◆ **Exercise aim**: Reproduce every line of the listing below word for word, omitting the pictures.

— START Extracted material —

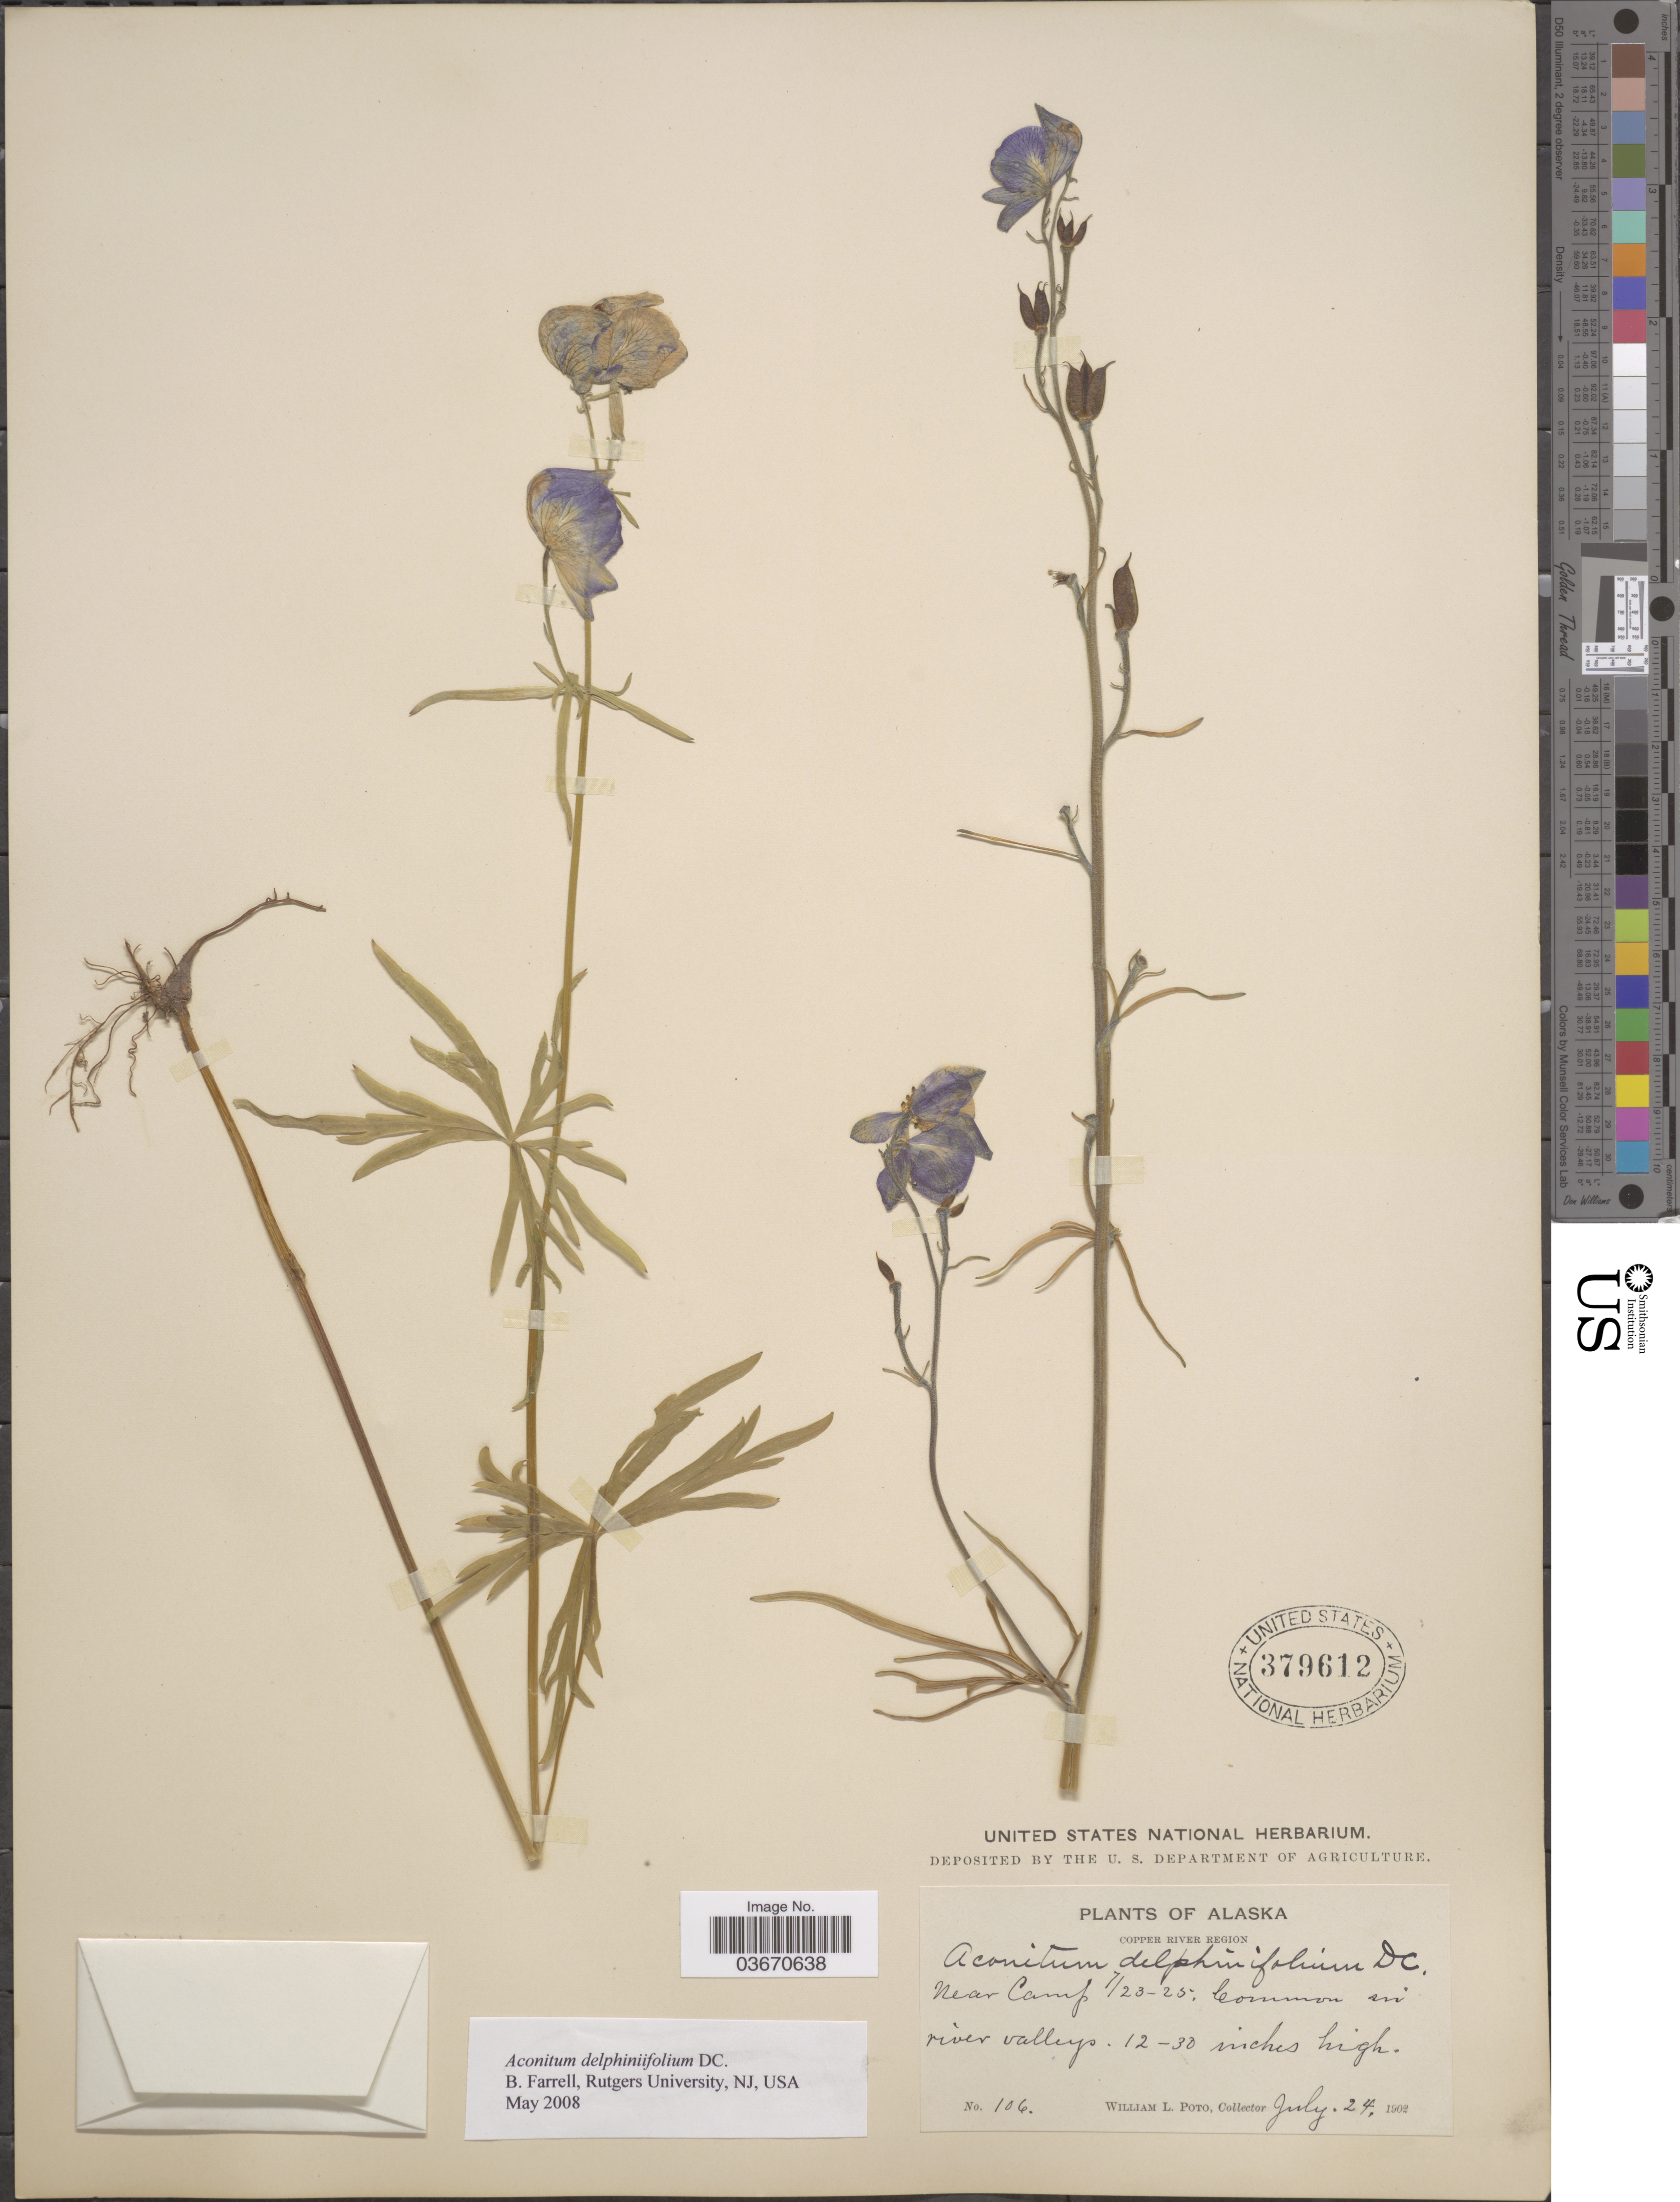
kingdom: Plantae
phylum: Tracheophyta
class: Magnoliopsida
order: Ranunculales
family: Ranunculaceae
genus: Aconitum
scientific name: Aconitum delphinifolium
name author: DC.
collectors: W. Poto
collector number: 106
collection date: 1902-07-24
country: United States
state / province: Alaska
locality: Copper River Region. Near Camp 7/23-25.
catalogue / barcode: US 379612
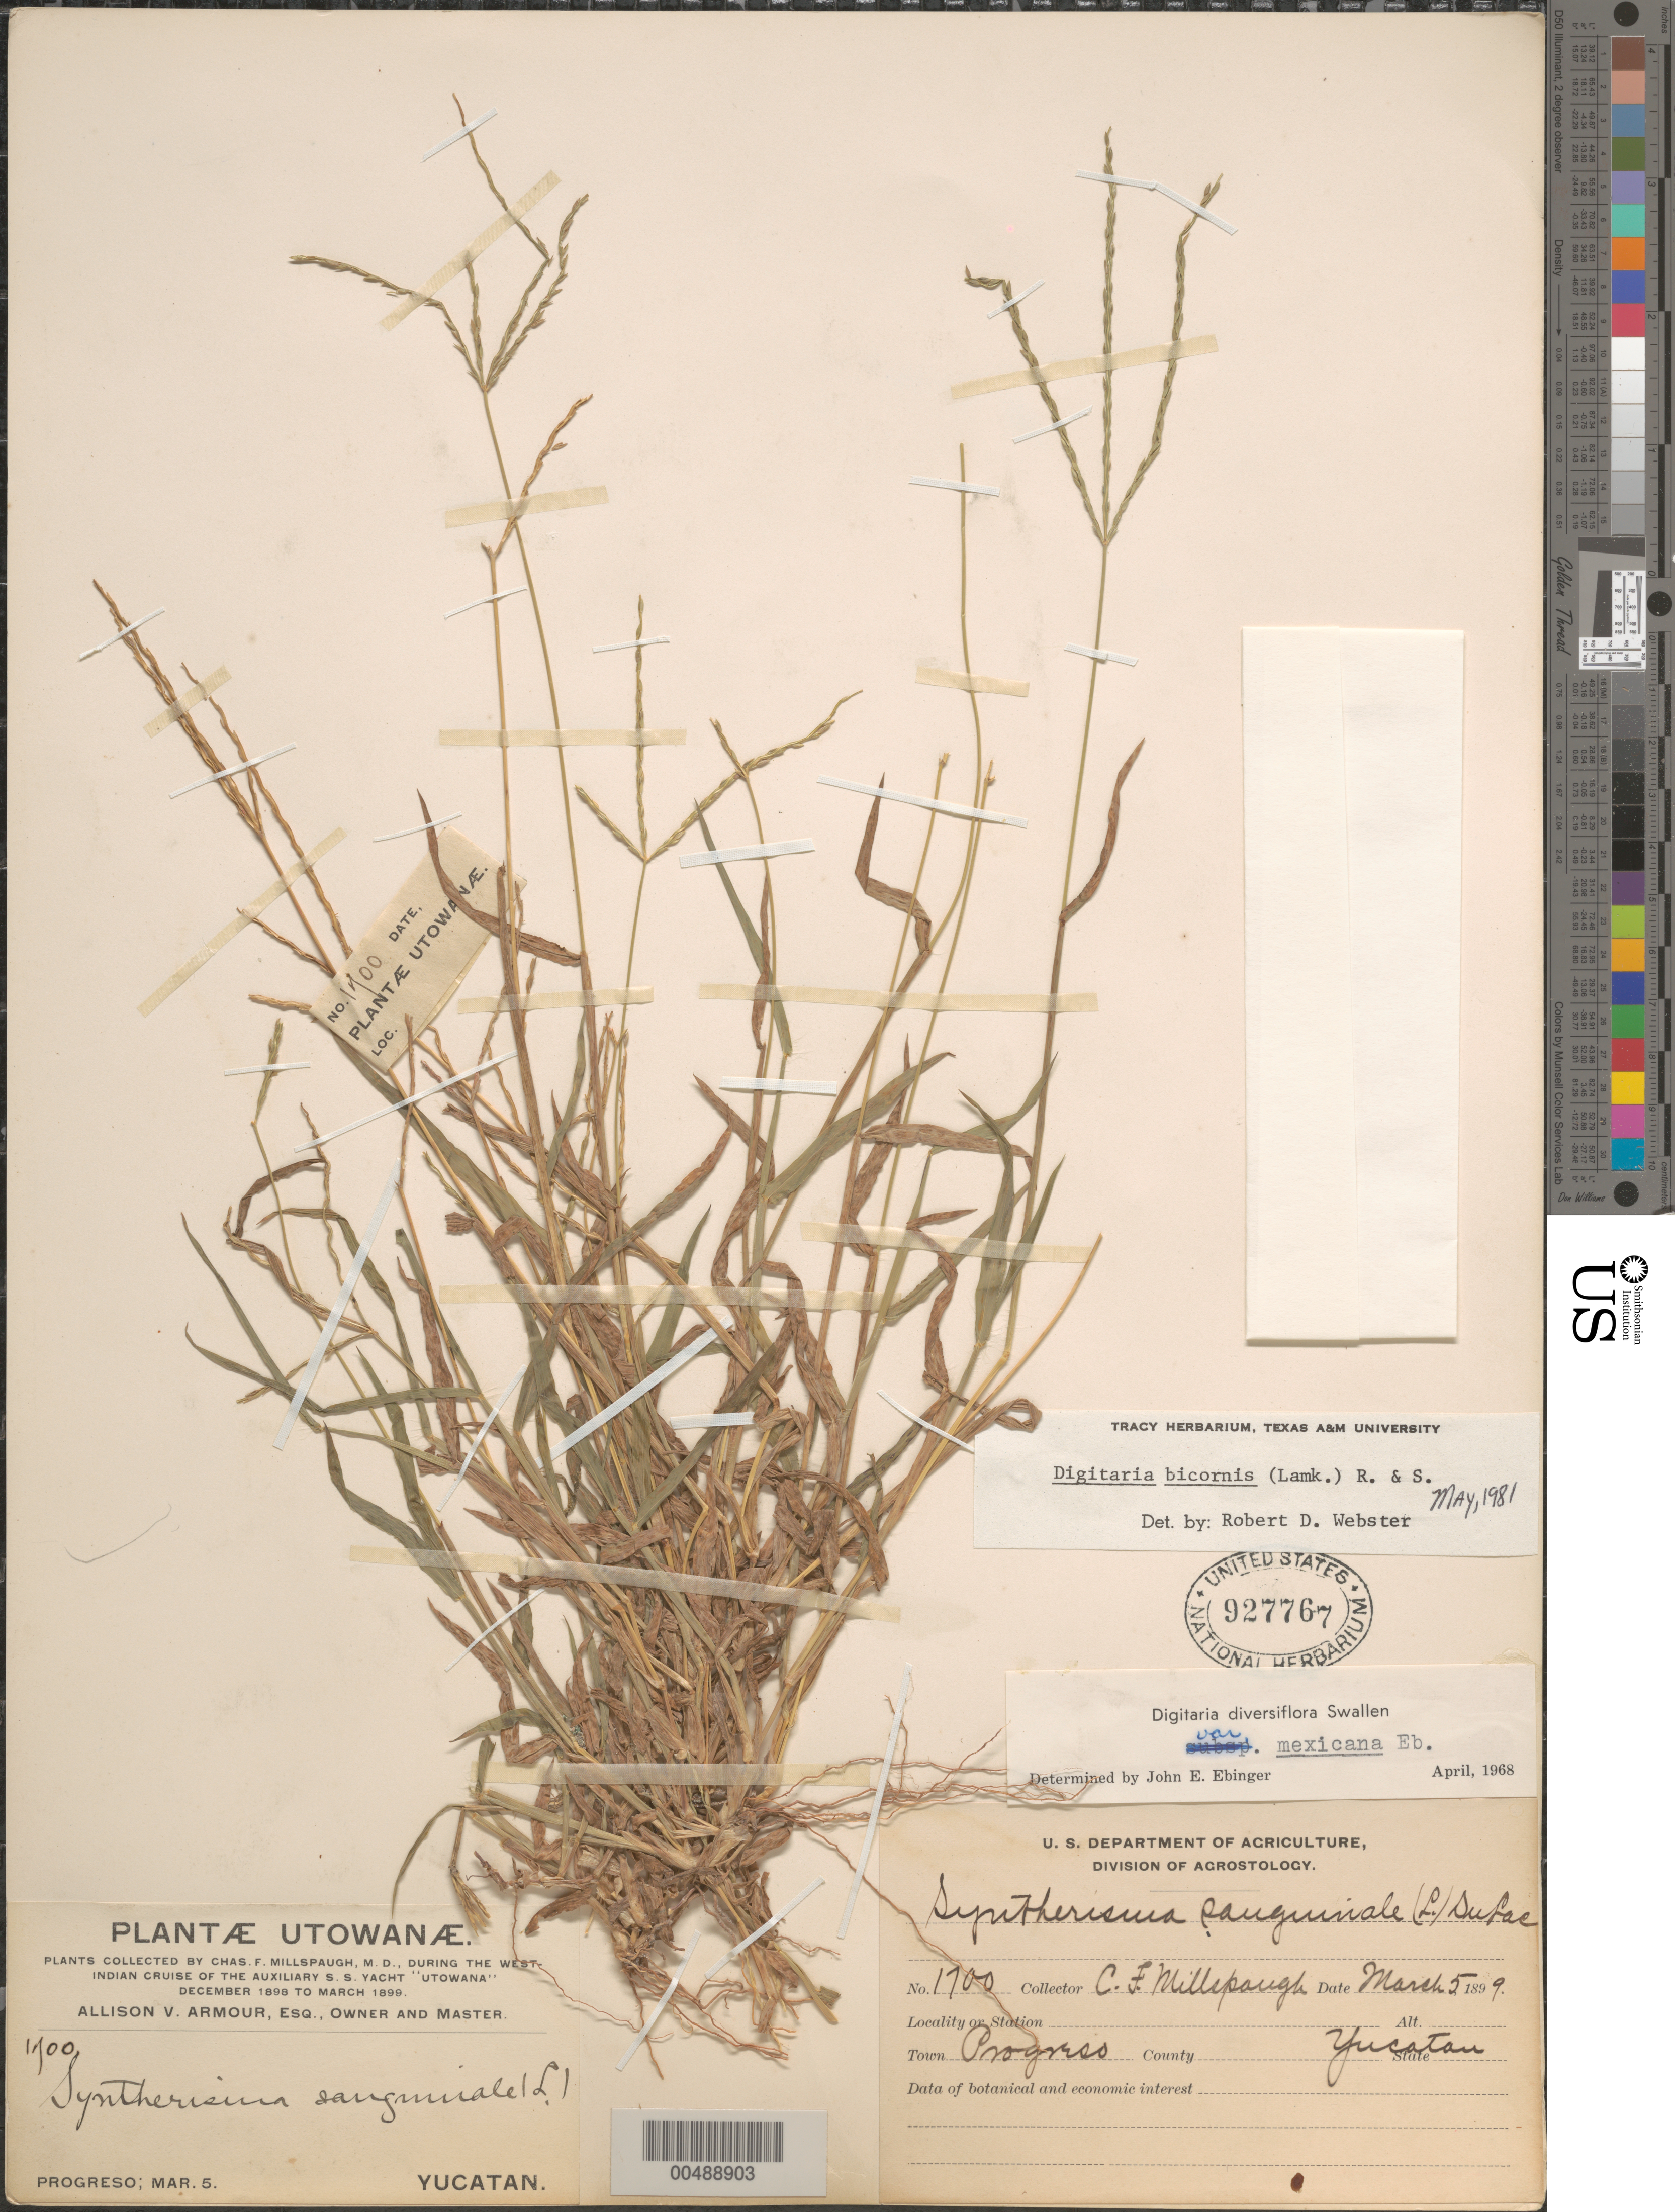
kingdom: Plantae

— END Extracted material —

◆ **Full output**:
kingdom: Plantae
phylum: Tracheophyta
class: Magnoliopsida
order: Ranunculales
family: Ranunculaceae
genus: Aconitum
scientific name: Aconitum delphinifolium
name author: DC.
collectors: W. Poto
collector number: 106
collection date: 1902-07-24
country: United States
state / province: Alaska
locality: Copper River Region. Near Camp 7/23-25.
catalogue / barcode: US 379612
kingdom: Plantae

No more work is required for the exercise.